ADMISSIONS just opened last night, March 12 at the Mitzi E. Newhouse Theater (150 West 65 Street). Ben Edelman, Andrew Garman, Jessica Hecht, Ann McDonough, and Sally Murphy star in this new play by Joshua Harmon, directed by Daniel Aukin.
ADMISSIONS explores the ideals and contradictions of liberal white America. In Admissions, Sherri Rosen-Mason (to be played by Jessica Hecht) is head of the Admissions department at The Hillcrest School, fighting to diversify the student body. And alongside her husband (Andrew Garman), the school's Headmaster, they've largely succeeded in bringing a stodgy institution into the twenty-first century. But when their only son (Ben Edelman) sets his sights on an Ivy League university, personal ambition collides with progressive values, with convulsive results.
Let's see what the critics had to say...
Jesse Green, New York Times: The evening I saw it, this line of thought had the audience roaring and clapping and then seeming to want to retract both responses as Charlie veered into ever more uncomfortable ideas. That's good satire at work, causing us to think critically about people we don't at first recognize as images of ourselves. And the discomfort only deepens when Charlie, stung by his parents' reaction to his tirade - his father calls him a spoiled brat - reconsiders his position and makes a startling decision.
Tim Teeman, Daily Beast: At first Sherri seems to be scotched in her efforts by the bumbling ineffectualness of assistant Roberta (Ann McDonough), tasked with taking the photographs for the school's admissions catalogue. This Lincoln Center Theater play, directed crisply by Daniel Aukin on a simple set designed by Riccardo Hernandez, is punctuated by Roberta's efforts to photographically please Sherri. First, there are not enough students of color, then there are too many students of color, and then Sherri is breaking down the totals by ethnic group.

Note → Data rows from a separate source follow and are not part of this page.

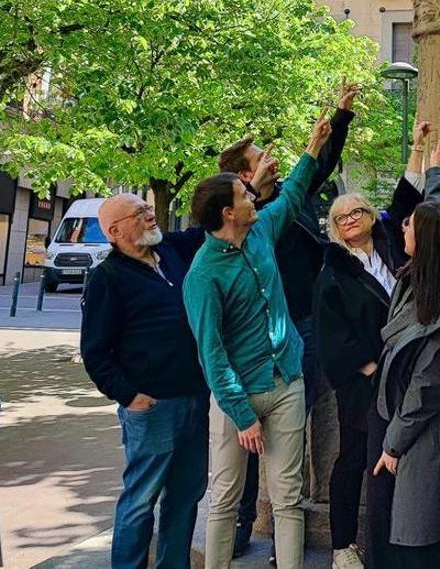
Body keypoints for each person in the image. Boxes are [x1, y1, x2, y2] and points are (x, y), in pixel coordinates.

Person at [81, 170, 267, 569]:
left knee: (185, 496)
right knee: (140, 499)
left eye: (148, 208)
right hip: (152, 407)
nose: (150, 215)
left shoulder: (174, 251)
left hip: (195, 398)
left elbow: (213, 220)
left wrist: (251, 187)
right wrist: (129, 396)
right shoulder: (107, 279)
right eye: (139, 212)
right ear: (115, 231)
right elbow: (95, 352)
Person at [183, 113, 331, 569]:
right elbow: (213, 355)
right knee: (226, 496)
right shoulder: (203, 275)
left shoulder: (261, 228)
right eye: (245, 193)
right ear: (229, 212)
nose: (254, 195)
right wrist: (243, 415)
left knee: (288, 498)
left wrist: (315, 144)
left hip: (286, 381)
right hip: (237, 398)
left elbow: (292, 194)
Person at [218, 84, 358, 558]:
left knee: (290, 434)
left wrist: (339, 118)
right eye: (261, 157)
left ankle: (286, 539)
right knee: (249, 437)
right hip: (259, 340)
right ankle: (240, 528)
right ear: (243, 175)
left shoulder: (283, 200)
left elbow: (315, 169)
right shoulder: (244, 218)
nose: (272, 159)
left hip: (303, 325)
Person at [314, 126, 440, 569]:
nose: (350, 219)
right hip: (367, 381)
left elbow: (407, 199)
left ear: (371, 216)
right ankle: (343, 544)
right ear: (334, 230)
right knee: (356, 458)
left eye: (357, 212)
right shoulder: (334, 272)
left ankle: (394, 540)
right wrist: (371, 369)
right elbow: (333, 337)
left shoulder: (394, 245)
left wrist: (417, 150)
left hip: (406, 374)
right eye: (341, 218)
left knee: (395, 458)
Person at [364, 201, 440, 569]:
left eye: (410, 225)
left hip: (421, 438)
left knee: (417, 541)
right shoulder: (413, 280)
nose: (403, 229)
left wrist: (393, 446)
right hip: (392, 422)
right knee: (394, 533)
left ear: (428, 239)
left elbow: (425, 389)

Joe Dziemianowicz, Daily News: The struggle for diversity is the stuff that dramas are made of - and has been long before "inclusion rider" was on everyone's lips. So Joshua Harmon ("Significant Other," "Bad Jews") deserves credit for hitting the red-hot issue head-on in his new Off-Broadway play "Admissions." Too bad this would-be button-pusher about white privilege, white power and white anxiety is too tightly - conveniently, actually - constructed for its own good. The Lincoln Center production directed by Daniel Aukin strangles itself before your eyes.
Barbara Schuler, Newsday: Colleagues know not to mess with Sherri Rosen-Mason. Or Jessica Hecht, for that matter, who plays her in Joshua Harmon's provocative new work "Admissions" at Lincoln Center. As director of admissions at an elite New England boarding school, Rosen-Mason (a tough-as-nails portrayal by Hecht) leaves nothing to chance as she advocates for improving the school's diversity. Her tinkering with the production of the annual recruiting brochure is micromanagement at its worst.
Sara Holdren, Vulture: When the alien historians look back at plays made by Homo sapiens americanus circa 2018, they'll find a lot like Admissions. It's not that they're all bad plays - Harmon's isn't, and it would be easier to dismiss if it were - but plenty of them are fixing their sights squarely on some ultraheated contemporary issue and then misfiring wildly. It's enough to make you cringe, and not because your worldview is being artfully disrupted.
David Rooney, Hollywood Reporter: Good intentions seldom pay off in this intentionally uncomfortable play, in which progressive parents, who have raised their teenage son to express himself freely and form his own opinions, feel the burn when his thoughts and actions don't jibe with their own somewhat smug convictions. At a time when vicious conservative web trolls continue to rail against Social Justice Warriors, it's a ballsy move to write a seriocomedy that skewers liberal hypocrisy from the left. So even if Admissions is a little speechy and could use some trimming - Harmon perhaps over-indulges in the epic screeds - it represents a satisfying expansion of the playwright's range after his well-received previous efforts, Bad Jews and Significant Other.